- _Data for this exercise_
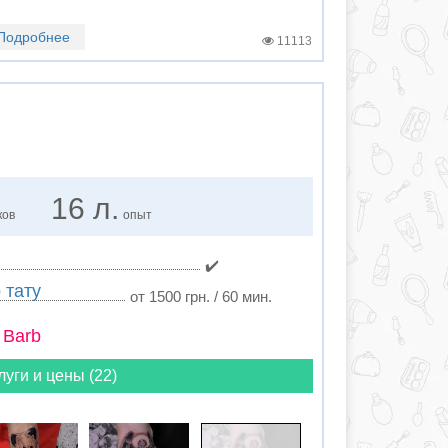
Подробнее
11113
16 л.
ков
опыт
✔️
 тату
от 1500 грн. / 60 мин.
 Barb
луги и цены (22)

- _About this exercise_
Set down the records again verbatim, with no pictures.

- _Completed exercise_
Подробнее
11113
16 л.
ков
опыт
✔️
 тату
от 1500 грн. / 60 мин.
 Barb
луги и цены (22)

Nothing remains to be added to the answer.